As of 2019, there were 27 public sector banks, with assets over 1.6 trillion U.S. dollars. The deposits increased at a CAGR of around 12 percent, and the total lending had increased at a CAGR of around 11 percent. The foreign exchange reserves with the RBI were over 400 billion U.S. dollars as of financial year 2018.
In the last decade, India set out on a technocentric path in order to make banking more accessible, easy and efficient. Adoption of debit and credit cards along with digital payments systems like Paytm and RuPay has been growing steadily in not only the urban areas but also the rural areas. In August 2018, there were 805.52 million ATM transactions and 357.17 million point-of sale transactions made via debit card in India. Mobile banking has also seen a spur since demonetization of currency in 2016 with more than 60 percent of youth between 18 to 26 years of age preferring the use of smartphones for banking activities as pointed out in a survey.
As part of the Modi government’s financial inclusion program, the Pradhan Mantri Jan Dhan Yojana was launched in August 2014. This scheme aimed to make financial services like bank accounts, remittances, credit and insurance, accessible and affordable to the millions of Indians who have historically been left out of the financial system. As of February 2019, there were over 278 million recipients of this scheme, and more than 743 billion Indian rupees deposited in public sector banks through the scheme.

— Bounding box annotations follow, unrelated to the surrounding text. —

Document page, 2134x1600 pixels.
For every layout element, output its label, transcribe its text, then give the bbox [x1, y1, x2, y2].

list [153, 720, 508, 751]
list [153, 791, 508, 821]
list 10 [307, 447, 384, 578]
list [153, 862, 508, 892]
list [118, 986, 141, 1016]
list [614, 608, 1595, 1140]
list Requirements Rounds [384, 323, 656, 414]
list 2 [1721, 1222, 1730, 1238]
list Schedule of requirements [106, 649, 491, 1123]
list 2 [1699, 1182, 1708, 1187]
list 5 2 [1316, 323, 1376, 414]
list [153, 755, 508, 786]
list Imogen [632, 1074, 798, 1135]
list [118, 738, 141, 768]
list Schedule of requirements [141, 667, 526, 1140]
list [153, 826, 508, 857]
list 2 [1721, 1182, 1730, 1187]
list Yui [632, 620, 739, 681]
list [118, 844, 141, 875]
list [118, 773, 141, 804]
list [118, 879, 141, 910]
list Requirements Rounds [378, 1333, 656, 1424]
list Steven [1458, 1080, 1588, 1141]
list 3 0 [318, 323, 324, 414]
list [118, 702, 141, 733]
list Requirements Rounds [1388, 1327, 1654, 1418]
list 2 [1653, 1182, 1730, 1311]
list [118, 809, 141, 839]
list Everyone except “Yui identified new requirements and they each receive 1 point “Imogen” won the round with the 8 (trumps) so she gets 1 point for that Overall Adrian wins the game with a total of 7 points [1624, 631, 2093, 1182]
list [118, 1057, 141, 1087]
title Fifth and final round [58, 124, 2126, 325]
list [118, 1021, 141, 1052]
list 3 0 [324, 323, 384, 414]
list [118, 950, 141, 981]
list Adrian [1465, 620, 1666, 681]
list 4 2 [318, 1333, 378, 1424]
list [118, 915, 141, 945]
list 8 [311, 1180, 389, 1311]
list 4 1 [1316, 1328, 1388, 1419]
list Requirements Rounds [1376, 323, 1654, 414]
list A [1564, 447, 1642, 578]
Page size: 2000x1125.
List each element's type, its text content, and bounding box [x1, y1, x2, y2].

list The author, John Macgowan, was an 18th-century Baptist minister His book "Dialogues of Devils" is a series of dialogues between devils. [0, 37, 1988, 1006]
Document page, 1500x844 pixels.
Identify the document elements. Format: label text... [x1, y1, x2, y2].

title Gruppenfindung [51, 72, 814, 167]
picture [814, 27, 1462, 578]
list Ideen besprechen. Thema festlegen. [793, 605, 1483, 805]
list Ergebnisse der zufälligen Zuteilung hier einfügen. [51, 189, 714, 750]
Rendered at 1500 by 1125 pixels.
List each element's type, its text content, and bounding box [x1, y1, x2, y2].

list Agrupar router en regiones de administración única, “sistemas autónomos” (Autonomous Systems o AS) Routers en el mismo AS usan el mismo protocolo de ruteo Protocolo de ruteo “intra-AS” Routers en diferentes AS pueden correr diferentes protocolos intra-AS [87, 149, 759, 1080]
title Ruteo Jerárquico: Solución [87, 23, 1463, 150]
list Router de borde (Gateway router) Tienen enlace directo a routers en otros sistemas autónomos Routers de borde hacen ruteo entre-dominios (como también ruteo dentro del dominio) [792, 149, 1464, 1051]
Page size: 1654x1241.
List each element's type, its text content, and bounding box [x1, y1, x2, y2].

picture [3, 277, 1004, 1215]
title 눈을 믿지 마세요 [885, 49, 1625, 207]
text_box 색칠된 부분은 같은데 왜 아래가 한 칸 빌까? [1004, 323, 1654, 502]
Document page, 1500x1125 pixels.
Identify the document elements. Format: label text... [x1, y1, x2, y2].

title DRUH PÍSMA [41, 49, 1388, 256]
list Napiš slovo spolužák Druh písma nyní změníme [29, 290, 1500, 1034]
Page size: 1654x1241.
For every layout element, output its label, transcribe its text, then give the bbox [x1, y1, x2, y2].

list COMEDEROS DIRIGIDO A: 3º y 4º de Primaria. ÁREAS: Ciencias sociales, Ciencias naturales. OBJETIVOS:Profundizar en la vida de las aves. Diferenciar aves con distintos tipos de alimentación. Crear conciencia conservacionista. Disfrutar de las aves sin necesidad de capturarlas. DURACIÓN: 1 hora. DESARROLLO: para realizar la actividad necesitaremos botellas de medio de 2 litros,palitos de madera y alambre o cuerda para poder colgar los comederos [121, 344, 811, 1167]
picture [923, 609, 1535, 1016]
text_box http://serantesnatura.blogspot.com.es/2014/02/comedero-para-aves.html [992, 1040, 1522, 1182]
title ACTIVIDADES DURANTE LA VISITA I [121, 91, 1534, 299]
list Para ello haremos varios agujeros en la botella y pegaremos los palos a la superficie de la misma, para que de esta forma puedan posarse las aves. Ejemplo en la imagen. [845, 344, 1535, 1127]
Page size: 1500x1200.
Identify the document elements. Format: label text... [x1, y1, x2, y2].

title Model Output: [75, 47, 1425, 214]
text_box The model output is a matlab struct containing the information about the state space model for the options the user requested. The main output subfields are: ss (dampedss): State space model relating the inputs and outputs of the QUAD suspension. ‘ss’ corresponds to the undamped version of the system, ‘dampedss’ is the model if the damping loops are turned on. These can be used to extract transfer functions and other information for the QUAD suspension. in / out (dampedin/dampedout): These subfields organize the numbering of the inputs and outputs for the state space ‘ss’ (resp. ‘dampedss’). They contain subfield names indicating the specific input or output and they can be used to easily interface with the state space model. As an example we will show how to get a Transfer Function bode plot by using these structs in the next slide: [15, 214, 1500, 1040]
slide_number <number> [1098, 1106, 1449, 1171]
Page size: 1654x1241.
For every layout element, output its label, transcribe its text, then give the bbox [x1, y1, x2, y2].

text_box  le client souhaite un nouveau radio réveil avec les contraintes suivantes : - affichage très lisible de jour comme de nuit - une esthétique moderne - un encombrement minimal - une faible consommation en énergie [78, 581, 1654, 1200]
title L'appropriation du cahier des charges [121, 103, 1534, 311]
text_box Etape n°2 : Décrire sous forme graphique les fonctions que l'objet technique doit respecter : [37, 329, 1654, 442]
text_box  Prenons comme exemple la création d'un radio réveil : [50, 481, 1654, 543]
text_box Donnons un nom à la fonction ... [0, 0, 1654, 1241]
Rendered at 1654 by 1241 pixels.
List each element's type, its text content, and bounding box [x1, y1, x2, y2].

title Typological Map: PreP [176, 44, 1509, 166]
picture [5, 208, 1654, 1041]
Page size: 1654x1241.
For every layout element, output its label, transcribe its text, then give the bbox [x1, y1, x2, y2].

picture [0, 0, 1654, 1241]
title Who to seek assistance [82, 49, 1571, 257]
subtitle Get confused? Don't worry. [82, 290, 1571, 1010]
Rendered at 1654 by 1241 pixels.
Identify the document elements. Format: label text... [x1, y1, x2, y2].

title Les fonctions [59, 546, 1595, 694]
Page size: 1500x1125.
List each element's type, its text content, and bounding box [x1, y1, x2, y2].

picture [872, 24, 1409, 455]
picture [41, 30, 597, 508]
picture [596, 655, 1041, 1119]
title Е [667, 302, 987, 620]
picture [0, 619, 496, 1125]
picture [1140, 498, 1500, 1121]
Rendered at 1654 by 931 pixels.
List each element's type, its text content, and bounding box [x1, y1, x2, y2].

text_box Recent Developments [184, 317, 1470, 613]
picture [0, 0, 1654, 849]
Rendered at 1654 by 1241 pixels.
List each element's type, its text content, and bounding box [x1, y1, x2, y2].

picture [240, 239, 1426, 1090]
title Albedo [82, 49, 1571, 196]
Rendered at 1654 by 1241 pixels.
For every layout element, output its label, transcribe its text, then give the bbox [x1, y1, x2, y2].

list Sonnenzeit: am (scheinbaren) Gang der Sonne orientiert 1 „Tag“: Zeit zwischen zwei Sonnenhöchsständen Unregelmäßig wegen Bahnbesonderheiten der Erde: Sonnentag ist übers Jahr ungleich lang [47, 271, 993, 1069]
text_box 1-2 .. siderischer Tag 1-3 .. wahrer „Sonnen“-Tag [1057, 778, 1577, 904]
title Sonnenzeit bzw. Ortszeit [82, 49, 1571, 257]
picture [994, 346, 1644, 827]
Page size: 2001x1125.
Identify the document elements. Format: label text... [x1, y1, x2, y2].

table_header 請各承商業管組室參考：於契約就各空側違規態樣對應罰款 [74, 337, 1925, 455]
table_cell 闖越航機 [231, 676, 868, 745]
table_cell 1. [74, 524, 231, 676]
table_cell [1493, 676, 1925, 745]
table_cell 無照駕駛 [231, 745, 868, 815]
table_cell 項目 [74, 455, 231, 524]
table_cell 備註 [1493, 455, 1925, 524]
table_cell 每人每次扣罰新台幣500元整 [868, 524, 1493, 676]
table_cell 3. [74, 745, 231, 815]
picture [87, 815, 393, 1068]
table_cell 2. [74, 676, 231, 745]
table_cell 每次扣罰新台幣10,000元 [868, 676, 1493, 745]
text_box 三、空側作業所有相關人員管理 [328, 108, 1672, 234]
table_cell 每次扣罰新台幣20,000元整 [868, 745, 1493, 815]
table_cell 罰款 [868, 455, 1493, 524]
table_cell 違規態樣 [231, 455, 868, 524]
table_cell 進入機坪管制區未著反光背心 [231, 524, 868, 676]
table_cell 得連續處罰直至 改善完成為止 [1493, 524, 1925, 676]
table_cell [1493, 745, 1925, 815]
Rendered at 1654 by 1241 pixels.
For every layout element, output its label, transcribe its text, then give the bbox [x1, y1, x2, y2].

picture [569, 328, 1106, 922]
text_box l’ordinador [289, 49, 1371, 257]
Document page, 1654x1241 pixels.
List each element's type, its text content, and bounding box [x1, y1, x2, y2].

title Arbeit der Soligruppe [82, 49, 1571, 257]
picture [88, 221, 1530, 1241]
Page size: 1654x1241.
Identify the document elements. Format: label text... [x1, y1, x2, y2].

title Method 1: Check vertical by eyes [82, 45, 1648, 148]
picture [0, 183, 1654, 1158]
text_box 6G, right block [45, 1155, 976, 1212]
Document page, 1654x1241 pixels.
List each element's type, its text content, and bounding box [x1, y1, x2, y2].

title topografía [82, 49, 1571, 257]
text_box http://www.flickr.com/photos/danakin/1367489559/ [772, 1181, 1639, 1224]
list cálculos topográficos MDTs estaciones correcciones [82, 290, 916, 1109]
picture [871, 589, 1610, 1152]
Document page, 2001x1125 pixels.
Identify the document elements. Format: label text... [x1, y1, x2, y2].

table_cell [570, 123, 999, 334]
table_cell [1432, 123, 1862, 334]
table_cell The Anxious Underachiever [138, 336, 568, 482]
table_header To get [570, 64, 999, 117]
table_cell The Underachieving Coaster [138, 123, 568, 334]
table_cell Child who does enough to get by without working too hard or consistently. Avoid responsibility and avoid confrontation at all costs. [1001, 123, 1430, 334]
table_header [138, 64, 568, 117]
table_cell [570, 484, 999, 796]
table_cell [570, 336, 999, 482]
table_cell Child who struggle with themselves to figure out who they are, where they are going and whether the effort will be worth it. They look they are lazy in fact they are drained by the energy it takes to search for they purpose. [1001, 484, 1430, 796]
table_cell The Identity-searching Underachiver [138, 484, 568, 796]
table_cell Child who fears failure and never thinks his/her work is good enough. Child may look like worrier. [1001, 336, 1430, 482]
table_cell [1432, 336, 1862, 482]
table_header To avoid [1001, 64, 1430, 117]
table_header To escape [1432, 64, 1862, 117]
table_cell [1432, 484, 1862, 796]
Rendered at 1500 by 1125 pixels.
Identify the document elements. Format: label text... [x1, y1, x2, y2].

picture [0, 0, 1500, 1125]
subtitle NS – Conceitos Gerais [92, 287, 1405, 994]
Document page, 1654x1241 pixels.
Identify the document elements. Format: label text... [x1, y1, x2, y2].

Despite this consistent growth story in India’s banking sector, there is still room for improvement and caution. Banking services have not yet fully spread out in the country- especially in rural areas. Furthermore, bank frauds and cyber-crimes have been a problem in the country over the last few years. Fiscal year 2019 saw the highest amount of losses due to bank frauds, involving over 715 billion Indian rupees. Whereas, there were over 16 thousand cybercrime cases related to banking systems across the country in 2016. This shows that although the Indian banking sector is poised for robust growth, it also needs to tighten its grip on security measures and awareness regarding bank frauds and digital security.